[SOURCE INFORMATION — start]

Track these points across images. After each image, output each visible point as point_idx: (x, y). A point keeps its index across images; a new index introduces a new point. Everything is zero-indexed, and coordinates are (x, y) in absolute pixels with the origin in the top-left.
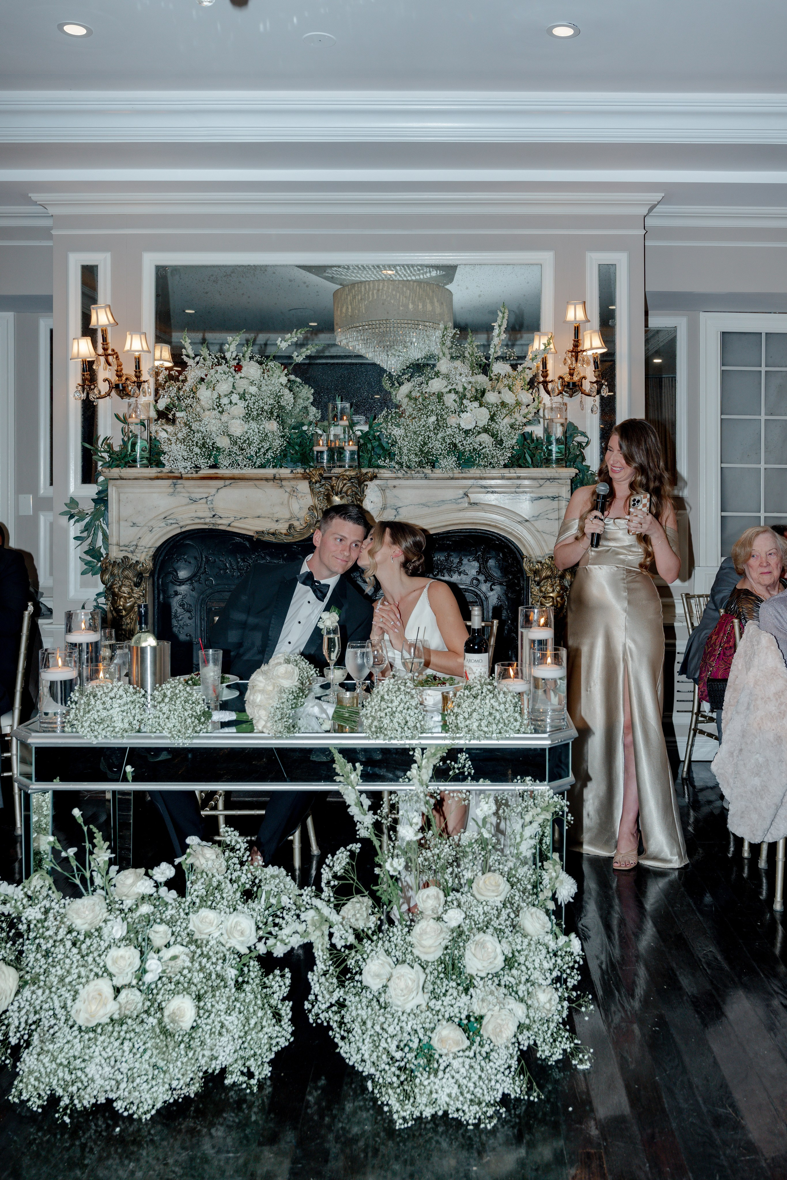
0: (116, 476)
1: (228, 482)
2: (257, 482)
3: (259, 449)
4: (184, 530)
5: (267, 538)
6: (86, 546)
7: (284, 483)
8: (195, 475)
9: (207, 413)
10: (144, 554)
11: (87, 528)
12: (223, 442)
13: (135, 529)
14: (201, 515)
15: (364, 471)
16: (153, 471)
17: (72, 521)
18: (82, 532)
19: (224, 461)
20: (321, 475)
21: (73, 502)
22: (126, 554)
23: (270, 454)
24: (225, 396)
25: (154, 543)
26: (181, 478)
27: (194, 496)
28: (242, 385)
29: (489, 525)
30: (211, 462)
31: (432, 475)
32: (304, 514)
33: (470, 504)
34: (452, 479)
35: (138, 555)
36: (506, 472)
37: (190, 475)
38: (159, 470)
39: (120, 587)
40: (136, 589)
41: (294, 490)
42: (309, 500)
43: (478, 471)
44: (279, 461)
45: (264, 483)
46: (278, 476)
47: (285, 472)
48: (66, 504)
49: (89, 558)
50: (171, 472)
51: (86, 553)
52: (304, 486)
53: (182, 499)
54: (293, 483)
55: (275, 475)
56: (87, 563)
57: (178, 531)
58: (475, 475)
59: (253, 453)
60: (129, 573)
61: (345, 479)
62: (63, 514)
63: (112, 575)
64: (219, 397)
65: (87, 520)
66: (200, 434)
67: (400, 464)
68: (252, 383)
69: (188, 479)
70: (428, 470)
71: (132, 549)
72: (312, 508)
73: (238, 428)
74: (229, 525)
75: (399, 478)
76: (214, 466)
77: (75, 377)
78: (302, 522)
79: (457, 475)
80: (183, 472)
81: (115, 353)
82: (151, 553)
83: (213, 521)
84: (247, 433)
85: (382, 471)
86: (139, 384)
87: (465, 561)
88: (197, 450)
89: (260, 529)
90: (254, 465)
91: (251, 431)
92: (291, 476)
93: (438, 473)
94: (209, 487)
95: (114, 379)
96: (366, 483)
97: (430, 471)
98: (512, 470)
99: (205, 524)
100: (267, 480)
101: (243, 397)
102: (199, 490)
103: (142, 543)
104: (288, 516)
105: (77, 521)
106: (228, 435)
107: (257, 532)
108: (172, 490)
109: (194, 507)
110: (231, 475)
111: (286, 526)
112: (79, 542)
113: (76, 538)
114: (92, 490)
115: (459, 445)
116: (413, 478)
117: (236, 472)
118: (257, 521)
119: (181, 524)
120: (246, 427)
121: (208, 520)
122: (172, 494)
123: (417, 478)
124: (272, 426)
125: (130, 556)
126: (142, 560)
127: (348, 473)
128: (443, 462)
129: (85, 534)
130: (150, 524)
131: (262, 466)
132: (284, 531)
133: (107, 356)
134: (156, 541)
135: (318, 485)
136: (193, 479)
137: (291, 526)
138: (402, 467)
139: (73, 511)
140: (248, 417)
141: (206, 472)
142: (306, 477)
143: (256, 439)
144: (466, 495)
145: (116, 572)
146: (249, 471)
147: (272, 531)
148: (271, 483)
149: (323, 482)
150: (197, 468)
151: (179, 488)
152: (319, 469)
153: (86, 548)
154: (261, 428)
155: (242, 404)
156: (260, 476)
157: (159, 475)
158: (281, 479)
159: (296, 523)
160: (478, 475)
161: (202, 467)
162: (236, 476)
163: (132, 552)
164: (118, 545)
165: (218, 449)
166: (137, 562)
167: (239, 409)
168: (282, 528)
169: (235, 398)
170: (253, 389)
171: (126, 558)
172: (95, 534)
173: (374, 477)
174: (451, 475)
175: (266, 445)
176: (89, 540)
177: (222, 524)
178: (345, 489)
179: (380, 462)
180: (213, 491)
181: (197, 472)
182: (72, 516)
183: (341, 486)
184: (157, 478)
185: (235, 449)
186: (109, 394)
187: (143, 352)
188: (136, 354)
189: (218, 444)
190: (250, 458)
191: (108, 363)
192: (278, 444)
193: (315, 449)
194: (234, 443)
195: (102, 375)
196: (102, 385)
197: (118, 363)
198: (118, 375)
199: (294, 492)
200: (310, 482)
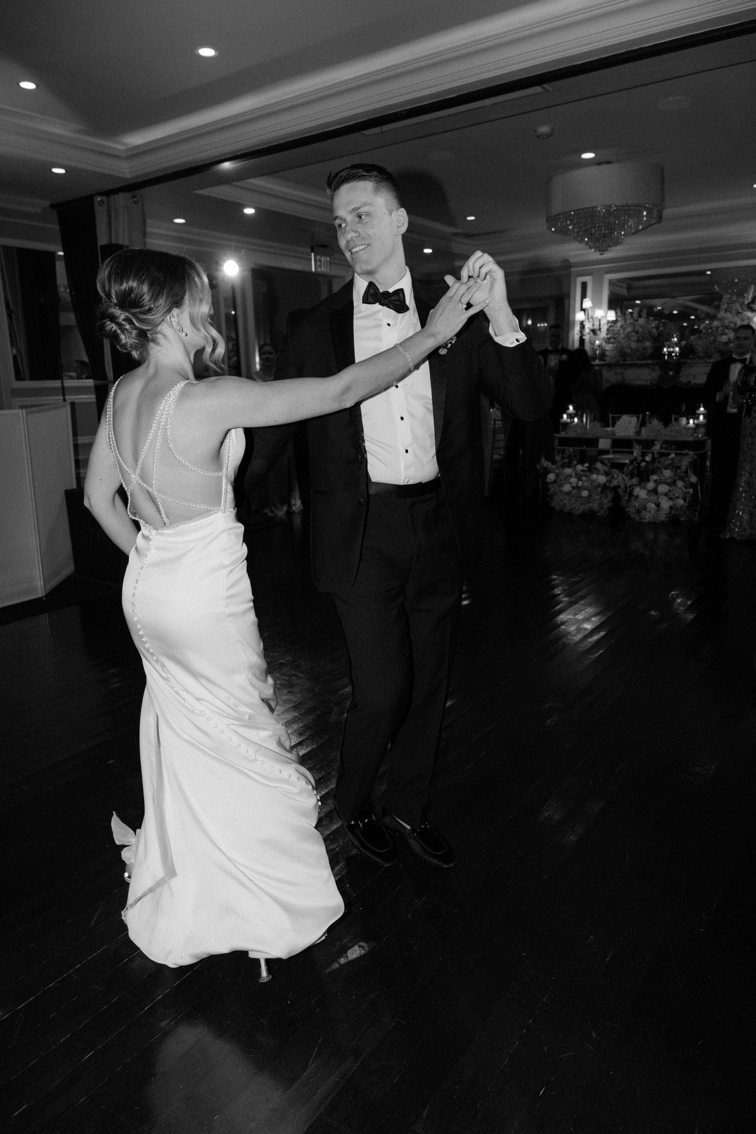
1: (630, 366)
2: (641, 366)
5: (643, 387)
12: (628, 351)
14: (619, 379)
19: (628, 359)
23: (646, 355)
27: (617, 372)
28: (637, 328)
32: (656, 378)
42: (659, 373)
45: (643, 366)
47: (650, 362)
52: (657, 367)
54: (653, 366)
59: (640, 355)
64: (628, 333)
70: (707, 360)
72: (660, 376)
73: (634, 345)
74: (630, 383)
76: (625, 360)
77: (577, 329)
78: (656, 381)
81: (592, 318)
83: (623, 381)
86: (600, 329)
88: (618, 355)
89: (640, 383)
90: (640, 360)
92: (652, 363)
94: (622, 368)
95: (591, 327)
99: (620, 382)
101: (637, 332)
102: (619, 370)
104: (651, 379)
107: (639, 385)
109: (617, 376)
110: (631, 364)
117: (632, 362)
118: (640, 381)
120: (638, 345)
131: (643, 360)
132: (648, 385)
133: (588, 319)
137: (651, 383)
140: (638, 341)
141: (621, 362)
143: (641, 349)
146: (638, 362)
147: (644, 384)
148: (645, 366)
155: (636, 336)
162: (633, 364)
167: (635, 337)
168: (648, 383)
169: (633, 334)
170: (641, 330)
173: (685, 363)
175: (646, 351)
177: (627, 382)
180: (624, 370)
186: (589, 333)
187: (602, 317)
188: (600, 318)
189: (627, 352)
190: (638, 357)
191: (589, 322)
192: (650, 351)
193: (663, 352)
194: (632, 352)
195: (588, 326)
196: (587, 330)
197: (593, 322)
198: (593, 325)
199: (654, 370)
200: (660, 366)
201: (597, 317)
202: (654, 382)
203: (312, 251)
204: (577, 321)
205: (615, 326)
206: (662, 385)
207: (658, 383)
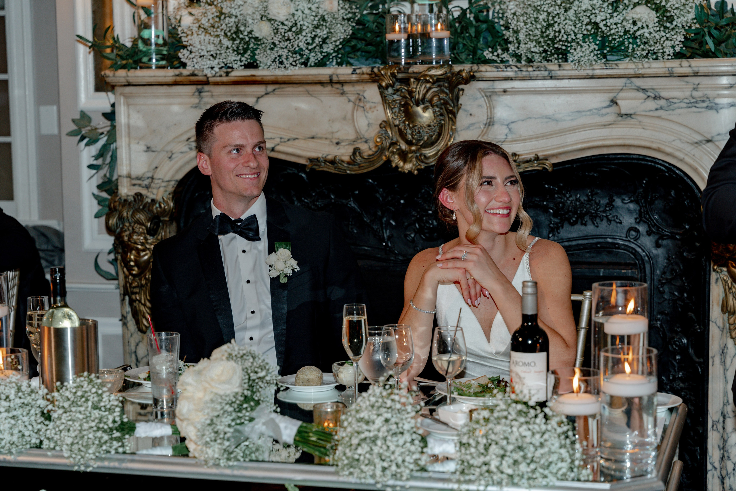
0: (123, 81)
1: (270, 88)
2: (310, 88)
3: (313, 39)
5: (324, 168)
6: (100, 178)
7: (347, 88)
8: (225, 79)
10: (162, 189)
11: (101, 154)
12: (262, 30)
13: (151, 155)
15: (457, 68)
16: (169, 74)
17: (84, 143)
18: (97, 158)
19: (263, 57)
20: (393, 75)
21: (84, 118)
22: (137, 189)
23: (329, 48)
25: (174, 175)
26: (207, 83)
29: (649, 148)
30: (246, 58)
31: (560, 73)
32: (373, 132)
33: (621, 115)
34: (592, 77)
35: (155, 191)
36: (675, 64)
37: (218, 79)
38: (177, 71)
39: (130, 236)
40: (151, 239)
41: (360, 98)
42: (380, 113)
43: (631, 66)
44: (340, 56)
45: (318, 88)
46: (335, 79)
47: (345, 72)
48: (74, 121)
49: (104, 195)
50: (193, 75)
51: (99, 187)
52: (372, 93)
54: (359, 88)
55: (331, 76)
56: (100, 201)
58: (627, 72)
59: (302, 45)
60: (141, 217)
61: (428, 82)
62: (71, 134)
63: (121, 218)
66: (233, 19)
67: (518, 57)
69: (217, 84)
70: (553, 66)
71: (146, 182)
72: (385, 125)
73: (281, 9)
75: (510, 79)
76: (252, 65)
78: (372, 144)
79: (598, 72)
80: (209, 75)
82: (171, 189)
84: (293, 15)
85: (483, 68)
87: (618, 202)
88: (227, 42)
89: (313, 155)
90: (305, 64)
91: (300, 13)
92: (354, 77)
93: (569, 68)
94: (245, 95)
96: (461, 87)
97: (556, 67)
98: (685, 63)
100: (321, 83)
103: (159, 174)
104: (352, 136)
105: (87, 145)
106: (270, 20)
107: (311, 160)
108: (196, 100)
110: (273, 78)
111: (350, 150)
112: (94, 171)
113: (91, 167)
114: (104, 101)
115: (601, 25)
116: (531, 79)
117: (279, 72)
118: (311, 144)
120: (292, 7)
122: (196, 106)
123: (536, 78)
124: (332, 4)
125: (144, 192)
126: (159, 198)
127: (433, 72)
128: (575, 54)
129: (99, 162)
130: (168, 148)
131: (321, 64)
132: (346, 158)
134: (177, 171)
135: (390, 90)
136: (223, 84)
137: (356, 151)
138: (519, 61)
139: (84, 131)
141: (239, 73)
142: (373, 79)
143: (307, 24)
144: (614, 102)
145: (125, 214)
147: (330, 157)
148: (329, 88)
149: (398, 86)
150: (228, 68)
151: (206, 97)
152: (391, 67)
153: (100, 182)
154: (314, 8)
156: (311, 78)
157: (178, 79)
158: (342, 83)
159: (364, 147)
160: (632, 72)
161: (235, 66)
162: (280, 79)
163: (147, 187)
164: (129, 176)
165: (256, 40)
168: (345, 153)
173: (472, 78)
174: (590, 72)
175: (322, 33)
176: (105, 171)
178: (429, 96)
179: (487, 54)
180: (251, 101)
181: (227, 74)
182: (83, 138)
183: (423, 91)
184: (175, 83)
185: (278, 40)
189: (256, 34)
190: (299, 52)
193: (390, 37)
194: (276, 31)
199: (360, 101)
200: (380, 87)
202: (367, 149)
206: (396, 160)
207: (381, 150)
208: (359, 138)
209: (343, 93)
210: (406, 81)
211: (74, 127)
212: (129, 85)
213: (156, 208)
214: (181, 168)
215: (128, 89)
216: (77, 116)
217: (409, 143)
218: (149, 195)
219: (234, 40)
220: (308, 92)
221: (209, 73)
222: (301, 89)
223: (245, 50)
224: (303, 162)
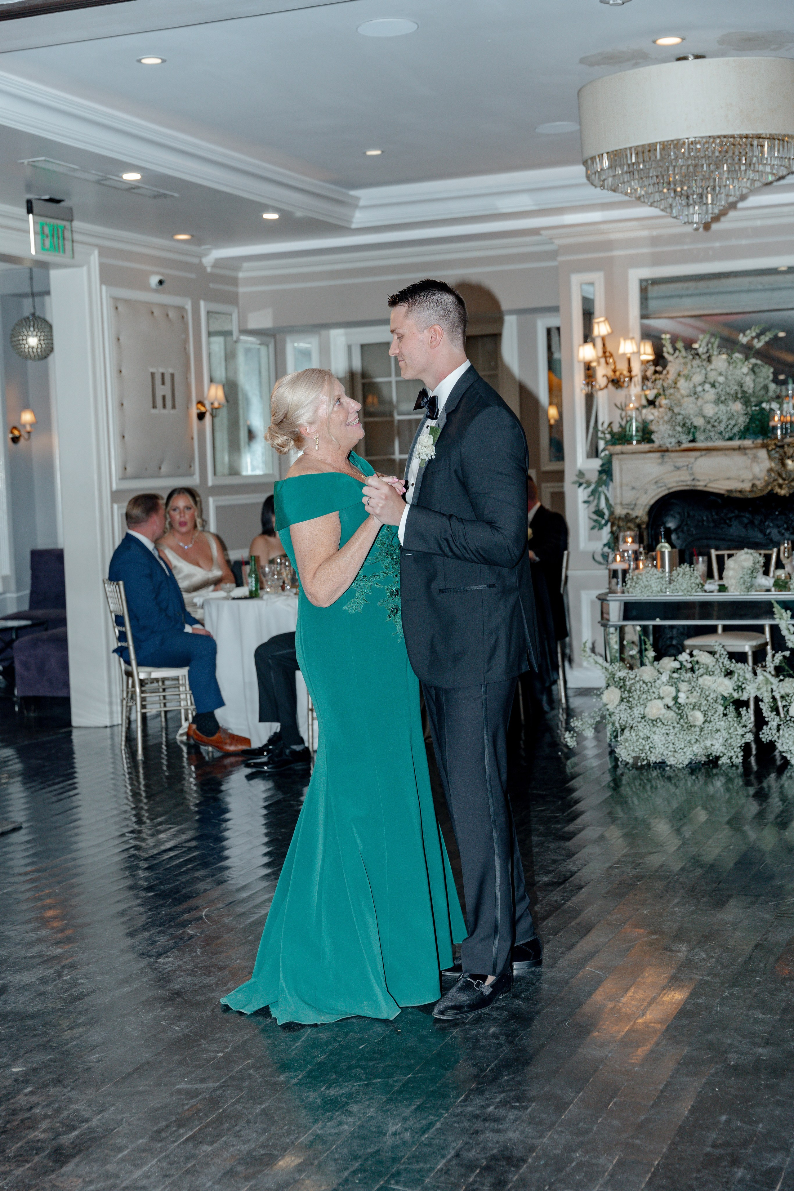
0: (619, 451)
1: (703, 453)
2: (727, 452)
3: (728, 426)
4: (671, 491)
5: (735, 495)
6: (593, 508)
7: (748, 451)
8: (678, 448)
9: (686, 399)
10: (642, 510)
11: (593, 494)
12: (699, 422)
13: (635, 492)
14: (683, 478)
16: (645, 447)
17: (582, 488)
18: (589, 497)
19: (700, 436)
20: (775, 444)
21: (581, 474)
22: (627, 511)
23: (736, 430)
24: (700, 385)
25: (649, 502)
26: (667, 451)
27: (679, 464)
28: (713, 376)
30: (690, 437)
32: (763, 475)
35: (637, 512)
37: (674, 449)
38: (650, 445)
42: (767, 464)
44: (743, 434)
45: (731, 452)
46: (742, 446)
47: (748, 443)
48: (576, 475)
49: (595, 517)
50: (660, 447)
51: (593, 513)
52: (763, 453)
53: (668, 467)
54: (754, 451)
55: (740, 446)
56: (596, 521)
57: (666, 492)
59: (722, 429)
60: (631, 525)
62: (574, 483)
64: (695, 387)
65: (592, 487)
66: (681, 416)
68: (720, 374)
69: (673, 451)
71: (632, 507)
72: (770, 470)
73: (710, 410)
74: (705, 486)
76: (693, 441)
78: (762, 481)
81: (612, 356)
82: (647, 509)
83: (693, 483)
84: (717, 413)
86: (630, 378)
88: (679, 429)
89: (729, 488)
90: (723, 439)
91: (721, 412)
92: (752, 446)
94: (689, 457)
95: (611, 375)
99: (687, 485)
100: (734, 449)
101: (713, 386)
102: (682, 460)
103: (640, 502)
104: (750, 477)
105: (585, 488)
106: (703, 416)
107: (727, 491)
108: (660, 461)
109: (678, 473)
110: (706, 447)
111: (750, 485)
112: (587, 505)
113: (585, 502)
114: (596, 464)
117: (710, 444)
118: (728, 482)
119: (669, 486)
120: (717, 409)
121: (689, 483)
122: (661, 464)
124: (738, 407)
125: (630, 512)
126: (640, 515)
129: (591, 498)
130: (645, 487)
131: (730, 439)
132: (748, 489)
133: (605, 357)
134: (650, 500)
135: (773, 452)
136: (677, 451)
137: (754, 485)
139: (581, 481)
140: (718, 401)
141: (686, 445)
142: (764, 446)
143: (724, 419)
146: (720, 443)
147: (739, 489)
148: (737, 452)
149: (778, 449)
150: (680, 442)
151: (666, 459)
152: (773, 440)
154: (729, 409)
155: (713, 391)
156: (729, 447)
157: (651, 449)
158: (745, 449)
159: (758, 483)
161: (684, 442)
162: (710, 448)
163: (632, 509)
164: (621, 504)
165: (695, 427)
166: (637, 517)
167: (711, 395)
168: (747, 486)
169: (707, 387)
170: (721, 379)
171: (628, 514)
172: (599, 498)
175: (733, 422)
176: (595, 503)
177: (700, 485)
180: (692, 460)
181: (680, 446)
182: (580, 485)
183: (791, 452)
184: (650, 452)
185: (709, 427)
186: (606, 387)
187: (633, 353)
188: (628, 355)
189: (695, 424)
190: (721, 433)
191: (607, 363)
192: (742, 421)
193: (772, 424)
194: (708, 422)
195: (602, 372)
196: (601, 380)
197: (615, 363)
198: (614, 371)
199: (755, 458)
200: (768, 450)
201: (624, 354)
202: (760, 484)
203: (30, 210)
204: (579, 362)
205: (665, 372)
206: (777, 490)
207: (768, 484)
208: (755, 478)
209: (745, 454)
210: (782, 447)
211: (576, 479)
212: (622, 453)
213: (638, 521)
214: (652, 498)
215: (621, 456)
216: (577, 473)
217: (784, 479)
218: (634, 514)
219: (682, 427)
220: (725, 455)
221: (669, 446)
222: (721, 453)
223: (689, 432)
224: (722, 492)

[SOURCE INFORMATION — finish]

> EXERCISE DIRECTIONS: Above are the lines; repeat exactly the ones from the line containing "89: (260, 529)" down to the line containing "190: (250, 458)", both inclusive.

> RESULT OF THIS TASK:
89: (260, 529)
90: (254, 465)
91: (251, 431)
92: (291, 476)
93: (438, 473)
94: (209, 487)
95: (114, 379)
96: (366, 483)
97: (430, 471)
98: (512, 470)
99: (205, 524)
100: (267, 480)
101: (243, 397)
102: (199, 490)
103: (142, 543)
104: (288, 516)
105: (77, 521)
106: (228, 435)
107: (257, 532)
108: (172, 490)
109: (194, 507)
110: (231, 475)
111: (286, 526)
112: (79, 542)
113: (76, 538)
114: (92, 490)
115: (459, 445)
116: (413, 478)
117: (236, 472)
118: (257, 521)
119: (181, 524)
120: (246, 427)
121: (208, 520)
122: (172, 494)
123: (417, 478)
124: (272, 426)
125: (130, 556)
126: (142, 560)
127: (348, 473)
128: (443, 462)
129: (85, 534)
130: (150, 524)
131: (262, 466)
132: (284, 531)
133: (107, 356)
134: (156, 541)
135: (318, 485)
136: (193, 479)
137: (291, 526)
138: (402, 467)
139: (73, 511)
140: (248, 417)
141: (206, 472)
142: (306, 477)
143: (256, 439)
144: (466, 495)
145: (116, 572)
146: (249, 471)
147: (272, 531)
148: (271, 483)
149: (323, 482)
150: (197, 468)
151: (179, 488)
152: (319, 469)
153: (86, 548)
154: (261, 428)
155: (242, 404)
156: (260, 476)
157: (159, 475)
158: (281, 479)
159: (296, 523)
160: (478, 475)
161: (202, 467)
162: (236, 476)
163: (132, 552)
164: (118, 545)
165: (218, 449)
166: (137, 562)
167: (239, 409)
168: (282, 528)
169: (235, 398)
170: (253, 389)
171: (126, 558)
172: (95, 534)
173: (374, 477)
174: (451, 475)
175: (266, 445)
176: (89, 540)
177: (222, 524)
178: (345, 489)
179: (380, 462)
180: (213, 491)
181: (197, 472)
182: (72, 516)
183: (341, 486)
184: (157, 478)
185: (235, 449)
186: (109, 394)
187: (143, 352)
188: (136, 354)
189: (218, 444)
190: (250, 458)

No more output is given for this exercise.